Department of Anaesthesiology, University of Hong Kong Shenzhen Hospital, Shenzhen, China.
Department of Anaesthesiology, University of Hong Kong, China.
Anaesthesia. 2018 Dec;73(12):1507-1514. doi: 10.1111/anae.14355. Epub 2018 Jun 29.
Induction of anaesthesia with target-controlled infusion of propofol may be achieved by stepwise increases in effect-site concentration until the patient loses consciousness (titration method), or by setting a high effect-site concentration target and observing the calculated effect-site concentration at loss of consciousness (standard method). When the estimated effect-site concentration at loss of consciousness is accurate, the difference between effect-site concentration at loss of consciousness and at recovery of consciousness should be small. This prospective, randomised, controlled trial was designed to compare this difference (effect-site concentration at loss of consciousness - effect-site concentration at recovery of consciousness) associated with the two techniques. Sixty-seven healthy patients undergoing elective hemithyroidectomy were recruited. Induction of anaesthesia was achieved using effect-site target-controlled infusion with the modified Marsh model and k of 1.2 min . The median (IQR [range]) difference between effect-site concentration at loss of consciousness and recovery of consciousness was significantly lower in patients in the titration group at 1.2 (0.8-1.5 [0.1-2.9]) μg.ml compared with the standard group 2.1 (1.9-2.6 [0.2-3.6] μg.ml ; p < 0.0001). There was a positive correlation between effect-site concentration at loss of, and recovery of, consciousness (R = 0.41, p = 0.016) in the titration group, which was not seen in the standard group (R = -0.15, p = 0.44). In conclusion, using the modified Marsh pharmacokinetic model, the titration method for target-controlled infusion propofol at induction of anaesthesia allows closer matching of propofol concentration to depth of anaesthesia than the standard method.

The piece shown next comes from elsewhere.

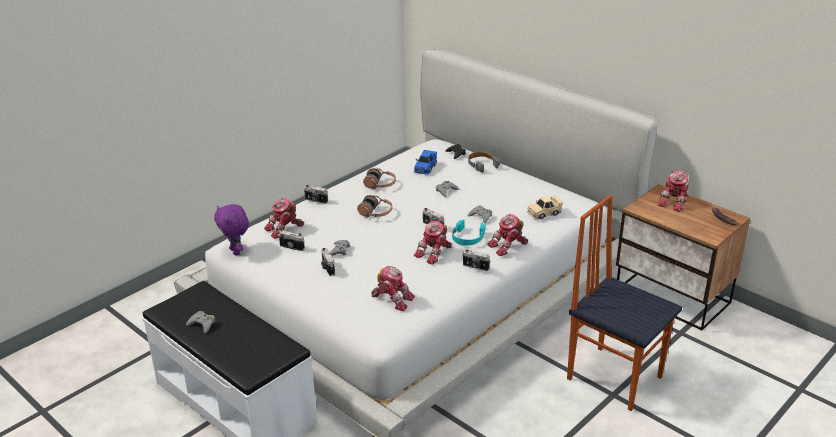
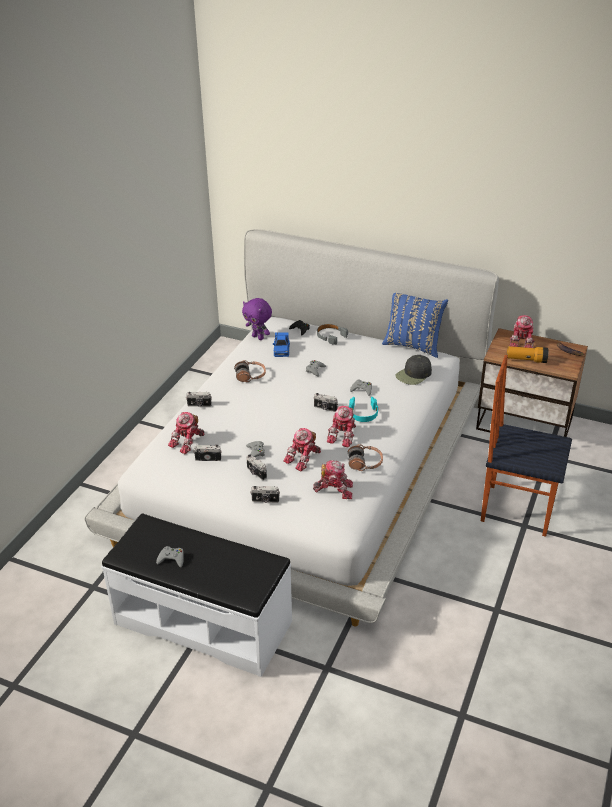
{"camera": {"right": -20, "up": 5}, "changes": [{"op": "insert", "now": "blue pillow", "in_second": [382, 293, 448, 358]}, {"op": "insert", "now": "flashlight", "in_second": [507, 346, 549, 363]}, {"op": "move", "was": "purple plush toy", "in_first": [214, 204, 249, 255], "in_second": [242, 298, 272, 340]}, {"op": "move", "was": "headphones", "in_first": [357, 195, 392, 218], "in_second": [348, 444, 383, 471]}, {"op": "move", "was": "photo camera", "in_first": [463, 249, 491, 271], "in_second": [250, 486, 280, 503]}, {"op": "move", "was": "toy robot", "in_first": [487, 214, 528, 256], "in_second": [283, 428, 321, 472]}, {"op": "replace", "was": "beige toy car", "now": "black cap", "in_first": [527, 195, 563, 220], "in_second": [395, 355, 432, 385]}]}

异丙酚靶控输注诱导麻醉时,可以通过逐步增加效应部位浓度直到患者失去意识(滴定法),或者通过设置高效应部位浓度目标并观察意识丧失时的计算效应部位浓度(标准法)来实现。当意识丧失时的估计效应部位浓度准确时,意识丧失时的效应部位浓度与意识恢复时的效应部位浓度之间的差异应该很小。本前瞻性、随机、对照试验旨在比较这两种技术相关的差异(意识丧失时的效应部位浓度 - 意识恢复时的效应部位浓度)。招募了 67 名接受择期甲状腺半切除术的健康患者。采用改良 Marsh 模型和 k 为 1.2 min 的效应部位靶控输注来诱导麻醉。在滴定组中,意识丧失时和恢复时的效应部位浓度之间的中位数(IQR [范围])差异明显低于标准组 1.2(0.8-1.5 [0.1-2.9]μg.ml)与 2.1(1.9-2.6 [0.2-3.6]μg.ml;p < 0.0001)。在滴定组中,意识丧失时和恢复时的效应部位浓度之间存在正相关(R = 0.41,p = 0.016),而在标准组中则没有(R = -0.15,p = 0.44)。总之,在诱导麻醉时使用改良 Marsh 药代动力学模型,与标准方法相比,靶控输注异丙酚的滴定法可以更紧密地将异丙酚浓度与麻醉深度相匹配。